> _What this task involves_:
Reproduce, word for word, the stretch of the recycling thread from "## RainMan 2.0" through "(Apr 17, 2014)".

> _Source text_:
####

# Recycling to a different level



## Daikusan (Apr 12, 2013)

This man gives a new life to trash and our fellow men.

MSN Entertainment -


----------



## JOAT (Apr 9, 2010)

But once a homeless home is made, where do they put them? I would think not too many places would want them on the sidewalks, or so on. Sounds like something politicians would come up with. Hey, we have solved your housing problem, but no, you can't put it there, put it somewhere else.


----------



## Daikusan (Apr 12, 2013)

*Tea Party Time*



JOAT said:


> Sounds like something politicians would come up with. Hey, we have solved your housing problem, but no, you can't put it there, put it somewhere else.


And they would tax it with a requirement for a special license.
Oh and charge you for a permit to move it.


----------



## curiousgeorge (Nov 6, 2006)

If one of the homeless should be injured by use of the home somehow, guess who the ACLU will be coming after. Will they pass the city inspection codes, that is, if you have a permit to build/place the home? etc, etc, etc.


----------



## Danman1957 (Mar 14, 2009)

Why do we let politicians rule everything. We vote for them to do what is best for the people not for taxes and red tape and all the B S that many or most of them end up creating.
Why can't we simply help the needy ??? without worrying about the bureaucracy !


----------



## curiousgeorge (Nov 6, 2006)

All politicians care about is re-election. They couldn't care less about "the common man". The only answer is to boot enough of them out of office to let them know we are tired of their self serving attitudes and get back to doing what they were elected to do in the first place; SERVE THE PEOPLE!
But, alas, I fear the voters are too filled with the political correctness "kool aid" to do any thing but re-elect the same idiots over and over.


----------



## RainMan 2.0 (May 6, 2014)

Guys from what I've noticed our governments seem to have this wonderful humanitarian concept , but unfortunately we DON'T HELP OUR OWN , just other countries


----------



## sunrunner (Apr 17, 2014)

There are other organizations such as Habitat for Humanity that can use spare lumber if anyone has any rather than putting into the dumpster. I've gotten into milling my own boards and sometimes I just get an overflow of material that I can't store. You'd be surprised how you can make someones day by donating a bunch of 2x4's for charity construction.


----------



## Dejure (Jul 27, 2009)

The reason we let politicians run the roost is simple, people don't understand we/they are the government and those so called politicians just OUR representatives.

On that, take a bit of time out and look up "agent and principal." When you do, do it with an understanding we are the principal.

Nowhere would a successful business tolerate, from their agents, the garbage we do from ours.

We all need to keep in mind this solid truth: We, the people, may do any act not proscribed by law, which is in stark contrast with government, which may ONLY do what is prescribed.

[this is as close as I could get to pressing the "like" button for some of the comments]


----------

####

> _Material provided_:
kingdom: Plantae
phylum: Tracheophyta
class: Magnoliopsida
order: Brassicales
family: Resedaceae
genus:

####

> _Task result_:
## RainMan 2.0 (May 6, 2014)

Guys from what I've noticed our governments seem to have this wonderful humanitarian concept , but unfortunately we DON'T HELP OUR OWN , just other countries


----------



## sunrunner (Apr 17, 2014)